Bibliotheken sind ebenfalls eine tolle Möglichkeit, sowohl für das kleine Portemonnaie und die kleine Wohnung. Meist kosten die Mitgliedschaften sehr wenig, etwa 10 Euro im Jahr, also in etwa so viel wie ein Buch. Dafür hast du meist eine sehr große Auswahl an Literatur und kannst oft auch noch Wünsche für Neubestellungen aufgeben. Viele Bibliotheken haben auch Spiele, die du dir ausborgen kannst, oder auch eine große Sammlung an Hörbüchern.
Mein Tipp
Ich nutze die App „Libby“ für meine Literatur. Die ist kostenlos (und das hier ist auch keine bezahlte Werbung, ich bin einfach nur begeistert davon). Die kannst du mit deiner Bibliothek verbinden und dann dort nach Büchern forsten. Es gibt die Möglichkeit, Bücher vorzumerken, wenn sie grade nicht verfügbar sind. Du kannst einen Dunkel-Modus einstellen, was ich mache, damit das Licht nicht zu grell ist, und auch im Flugmodus ganz ungestört lesen. Ich lese mittlerweile 95% meiner Literatur auf diese Art und Weise. Das Praktische ist, dass ich damit auch Hörbücher hören kann.
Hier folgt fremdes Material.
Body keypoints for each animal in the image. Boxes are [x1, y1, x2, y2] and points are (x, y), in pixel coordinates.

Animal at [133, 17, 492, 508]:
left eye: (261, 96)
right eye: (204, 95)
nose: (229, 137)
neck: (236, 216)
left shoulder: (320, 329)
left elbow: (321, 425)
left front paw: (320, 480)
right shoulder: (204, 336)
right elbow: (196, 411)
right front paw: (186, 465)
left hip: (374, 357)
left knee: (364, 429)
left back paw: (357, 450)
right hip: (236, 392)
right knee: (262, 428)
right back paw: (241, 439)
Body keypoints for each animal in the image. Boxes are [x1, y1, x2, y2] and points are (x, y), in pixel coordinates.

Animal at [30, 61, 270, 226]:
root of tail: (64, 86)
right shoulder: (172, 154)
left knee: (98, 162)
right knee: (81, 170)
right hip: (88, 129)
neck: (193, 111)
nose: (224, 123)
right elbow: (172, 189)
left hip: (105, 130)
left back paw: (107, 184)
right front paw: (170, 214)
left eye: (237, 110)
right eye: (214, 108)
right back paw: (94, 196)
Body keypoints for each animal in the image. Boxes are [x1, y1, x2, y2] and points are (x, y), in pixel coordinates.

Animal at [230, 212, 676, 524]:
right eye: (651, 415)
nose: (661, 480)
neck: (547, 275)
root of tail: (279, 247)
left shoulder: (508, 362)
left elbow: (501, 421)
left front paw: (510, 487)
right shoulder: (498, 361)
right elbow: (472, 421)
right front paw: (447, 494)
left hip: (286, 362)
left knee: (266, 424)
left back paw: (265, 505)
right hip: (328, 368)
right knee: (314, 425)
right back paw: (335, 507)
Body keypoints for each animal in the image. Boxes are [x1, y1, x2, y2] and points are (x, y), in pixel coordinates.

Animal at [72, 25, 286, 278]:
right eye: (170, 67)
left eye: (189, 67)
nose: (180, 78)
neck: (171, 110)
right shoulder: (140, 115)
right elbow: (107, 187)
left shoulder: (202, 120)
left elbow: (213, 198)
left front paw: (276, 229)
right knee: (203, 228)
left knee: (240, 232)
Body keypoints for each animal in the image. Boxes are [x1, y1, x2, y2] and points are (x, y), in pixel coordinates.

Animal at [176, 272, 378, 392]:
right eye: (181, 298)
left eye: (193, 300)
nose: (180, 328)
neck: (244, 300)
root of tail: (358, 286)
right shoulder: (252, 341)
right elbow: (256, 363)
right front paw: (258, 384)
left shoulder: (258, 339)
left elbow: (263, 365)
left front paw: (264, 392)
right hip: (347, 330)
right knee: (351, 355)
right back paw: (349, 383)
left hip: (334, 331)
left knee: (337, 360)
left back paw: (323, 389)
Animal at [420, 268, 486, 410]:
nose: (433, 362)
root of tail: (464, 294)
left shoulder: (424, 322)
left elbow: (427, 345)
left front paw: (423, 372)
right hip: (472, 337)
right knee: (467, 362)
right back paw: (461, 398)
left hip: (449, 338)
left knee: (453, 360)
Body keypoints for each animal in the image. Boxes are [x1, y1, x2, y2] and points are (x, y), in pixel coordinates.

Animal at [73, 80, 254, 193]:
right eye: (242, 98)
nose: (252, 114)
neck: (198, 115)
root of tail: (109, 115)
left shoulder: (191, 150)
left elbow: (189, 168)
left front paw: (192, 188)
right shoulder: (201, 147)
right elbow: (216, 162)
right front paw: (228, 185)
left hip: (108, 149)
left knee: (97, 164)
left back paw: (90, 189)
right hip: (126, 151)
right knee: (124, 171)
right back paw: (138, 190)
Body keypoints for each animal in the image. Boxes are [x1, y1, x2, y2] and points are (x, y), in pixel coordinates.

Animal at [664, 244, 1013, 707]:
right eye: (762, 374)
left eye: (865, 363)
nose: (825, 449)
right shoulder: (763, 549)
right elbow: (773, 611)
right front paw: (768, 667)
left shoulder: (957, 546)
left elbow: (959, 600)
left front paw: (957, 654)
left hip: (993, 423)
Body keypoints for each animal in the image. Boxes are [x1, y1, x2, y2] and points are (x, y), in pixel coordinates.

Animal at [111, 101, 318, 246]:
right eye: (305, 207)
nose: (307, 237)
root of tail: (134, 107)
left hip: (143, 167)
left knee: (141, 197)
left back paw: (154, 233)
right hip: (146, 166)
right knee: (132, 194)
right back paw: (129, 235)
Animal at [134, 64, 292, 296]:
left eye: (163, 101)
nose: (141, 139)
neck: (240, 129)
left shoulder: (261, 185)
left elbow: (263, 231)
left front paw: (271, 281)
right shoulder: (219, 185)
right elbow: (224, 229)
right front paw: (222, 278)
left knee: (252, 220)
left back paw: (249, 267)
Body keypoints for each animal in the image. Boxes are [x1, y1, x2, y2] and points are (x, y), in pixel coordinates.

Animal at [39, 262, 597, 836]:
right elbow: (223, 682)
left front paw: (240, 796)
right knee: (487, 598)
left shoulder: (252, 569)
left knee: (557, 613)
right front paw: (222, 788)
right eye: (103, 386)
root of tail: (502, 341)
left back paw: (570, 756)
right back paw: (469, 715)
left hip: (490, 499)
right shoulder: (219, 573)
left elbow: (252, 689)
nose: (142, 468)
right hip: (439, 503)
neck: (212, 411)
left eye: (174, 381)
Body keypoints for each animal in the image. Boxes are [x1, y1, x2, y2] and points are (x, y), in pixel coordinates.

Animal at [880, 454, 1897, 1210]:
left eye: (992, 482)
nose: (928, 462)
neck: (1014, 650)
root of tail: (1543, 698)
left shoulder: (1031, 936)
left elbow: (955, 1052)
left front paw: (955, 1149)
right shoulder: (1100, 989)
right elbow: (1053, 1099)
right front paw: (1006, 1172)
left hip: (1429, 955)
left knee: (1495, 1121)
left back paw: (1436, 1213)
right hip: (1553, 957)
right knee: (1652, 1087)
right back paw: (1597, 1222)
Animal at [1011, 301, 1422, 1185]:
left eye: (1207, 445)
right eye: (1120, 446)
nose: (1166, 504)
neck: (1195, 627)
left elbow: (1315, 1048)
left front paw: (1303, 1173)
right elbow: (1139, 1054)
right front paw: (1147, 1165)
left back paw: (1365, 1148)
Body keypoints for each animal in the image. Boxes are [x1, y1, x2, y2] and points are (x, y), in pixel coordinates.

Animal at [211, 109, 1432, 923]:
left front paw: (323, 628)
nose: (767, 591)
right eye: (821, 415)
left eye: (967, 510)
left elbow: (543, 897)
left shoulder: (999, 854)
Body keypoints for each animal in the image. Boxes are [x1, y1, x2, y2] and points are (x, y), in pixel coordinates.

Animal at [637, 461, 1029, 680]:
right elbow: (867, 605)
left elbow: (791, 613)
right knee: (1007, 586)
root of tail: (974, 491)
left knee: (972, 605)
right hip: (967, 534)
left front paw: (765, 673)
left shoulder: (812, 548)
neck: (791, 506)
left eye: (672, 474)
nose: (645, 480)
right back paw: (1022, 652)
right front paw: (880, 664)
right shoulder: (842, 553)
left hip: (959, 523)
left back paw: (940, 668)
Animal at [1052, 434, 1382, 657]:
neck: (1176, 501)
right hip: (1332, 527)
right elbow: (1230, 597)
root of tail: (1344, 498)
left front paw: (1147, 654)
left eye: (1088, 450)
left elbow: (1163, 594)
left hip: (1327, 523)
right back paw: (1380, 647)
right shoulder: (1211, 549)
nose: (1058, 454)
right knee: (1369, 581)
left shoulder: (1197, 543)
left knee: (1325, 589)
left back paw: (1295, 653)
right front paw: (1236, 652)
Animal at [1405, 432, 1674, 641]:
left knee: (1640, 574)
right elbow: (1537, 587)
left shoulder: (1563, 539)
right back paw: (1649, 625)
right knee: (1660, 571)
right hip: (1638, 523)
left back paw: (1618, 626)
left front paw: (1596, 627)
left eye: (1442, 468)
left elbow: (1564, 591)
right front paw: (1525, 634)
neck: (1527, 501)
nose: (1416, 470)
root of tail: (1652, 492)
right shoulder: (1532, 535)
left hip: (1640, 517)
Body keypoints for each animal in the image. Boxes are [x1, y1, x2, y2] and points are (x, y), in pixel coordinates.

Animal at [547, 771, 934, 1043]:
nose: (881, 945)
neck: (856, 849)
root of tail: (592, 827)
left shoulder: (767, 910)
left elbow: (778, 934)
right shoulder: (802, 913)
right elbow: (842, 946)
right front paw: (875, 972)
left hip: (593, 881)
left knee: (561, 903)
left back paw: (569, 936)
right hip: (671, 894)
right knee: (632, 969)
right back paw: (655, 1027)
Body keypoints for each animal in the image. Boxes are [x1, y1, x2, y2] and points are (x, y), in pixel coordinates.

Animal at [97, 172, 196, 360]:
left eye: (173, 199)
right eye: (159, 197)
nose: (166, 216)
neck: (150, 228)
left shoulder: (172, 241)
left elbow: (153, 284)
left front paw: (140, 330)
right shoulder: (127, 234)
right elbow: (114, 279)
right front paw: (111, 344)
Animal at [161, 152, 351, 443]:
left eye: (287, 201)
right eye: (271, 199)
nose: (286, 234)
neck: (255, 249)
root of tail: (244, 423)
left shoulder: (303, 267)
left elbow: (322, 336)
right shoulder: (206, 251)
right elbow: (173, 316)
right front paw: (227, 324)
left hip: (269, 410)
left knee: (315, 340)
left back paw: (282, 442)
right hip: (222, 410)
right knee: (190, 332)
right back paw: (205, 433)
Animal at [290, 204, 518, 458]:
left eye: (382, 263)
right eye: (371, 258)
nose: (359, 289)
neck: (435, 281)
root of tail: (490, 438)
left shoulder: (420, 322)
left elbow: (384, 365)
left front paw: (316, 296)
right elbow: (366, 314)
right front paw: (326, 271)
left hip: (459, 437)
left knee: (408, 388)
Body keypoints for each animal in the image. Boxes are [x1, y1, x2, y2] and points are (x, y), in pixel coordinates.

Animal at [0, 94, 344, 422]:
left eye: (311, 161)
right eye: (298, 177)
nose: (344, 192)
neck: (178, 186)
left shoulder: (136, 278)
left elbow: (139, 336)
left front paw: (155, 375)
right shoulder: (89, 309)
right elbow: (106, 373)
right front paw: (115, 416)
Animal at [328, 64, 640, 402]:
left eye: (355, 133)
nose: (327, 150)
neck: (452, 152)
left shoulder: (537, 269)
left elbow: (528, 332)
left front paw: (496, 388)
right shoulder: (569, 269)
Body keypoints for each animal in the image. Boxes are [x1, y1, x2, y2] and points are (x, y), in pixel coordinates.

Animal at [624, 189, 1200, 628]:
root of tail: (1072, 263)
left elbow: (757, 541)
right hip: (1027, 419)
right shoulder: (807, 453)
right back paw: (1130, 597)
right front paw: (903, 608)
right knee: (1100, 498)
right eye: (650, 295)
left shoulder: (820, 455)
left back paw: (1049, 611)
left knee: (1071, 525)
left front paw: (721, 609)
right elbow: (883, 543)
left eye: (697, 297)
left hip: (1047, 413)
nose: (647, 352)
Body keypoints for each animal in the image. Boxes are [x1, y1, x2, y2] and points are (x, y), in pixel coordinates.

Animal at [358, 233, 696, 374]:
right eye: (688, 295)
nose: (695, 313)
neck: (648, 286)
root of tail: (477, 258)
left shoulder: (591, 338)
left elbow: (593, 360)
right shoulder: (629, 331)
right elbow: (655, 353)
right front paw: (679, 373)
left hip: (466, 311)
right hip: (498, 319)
Hörbücher: ein wunderbarer Kompromiss
Hörbücher sind ebenfalls eine tolle Möglichkeit, mit dem Lesen anzufangen. Ja, eigentlich lesen wir dabei nicht, sondern hören zu, aber trotzdem konsumieren wir Literatur. Meiner Meinung nach ist alles, was mit Lesen zu tun hat, wertvoll, egal, auf welche Art wir den Inhalt aufnehmen.
Gerade für Serien oder Filmen sind Hörbücher eine vergleichbare Alternative. Dabei wird nicht nur der Sehsinn entlastet, sondern unser Gehirn nimmt auch weniger Reize auf. So kannst du beispielsweise beim Essen Hörbuch hören, anstatt eine Serie zu schauen. Das sorgt dafür, dass du achtsamer isst und trotzdem ein wenig unterhalten wirst. Ich habe diesen Tausch seit Herbst 2023 gemacht und könnte kaum glücklicher sein.
Mein Tipp
Lass Hörbücher Teil deiner Abendroutine werden. Mich erinnert das an meine Zeit als Kind mit Kassette hören vor dem Einschlafen. Viele Apps (darunter auch Libby) haben einen Schlaf-Timer, sodass sie nach einer Zeit von selbst auf Pause drücken. Ich schlafe beim Hörbuch zwar nicht ein, aber kann schon mal die Augen schließen. Mittlerweile ist mein Körper auch ganz gut darauf konditioniert und wird dabei müde.
Fazit: Der Beginn einer lebenslangen Leidenschaft
Der Weg zum regelmäßigen Lesen mag anfangs herausfordernd erscheinen, doch mit den richtigen Strategien und der passenden Motivation kann es zu einer der bereicherndsten Gewohnheiten deines Lebens werden. Lesen ist in meinen Augen ein so wundervoller Zeitvertreib. Ob du dich in fremde Welten eintauchst, Menschen auf ihrer Reise folgst oder etwas für dich lernst – jede gelesene Seite hat einen Mehrwert für dich.
Bevor dein Leseabenteuer startet, nimm dir Zeit, um die für dich passenden Bücher zu finden, integriere das Lesen in deinen Alltag und genieße die Inhalte, die jedes Buch dir bietet. Lies, entdecke und lass dich inspirieren.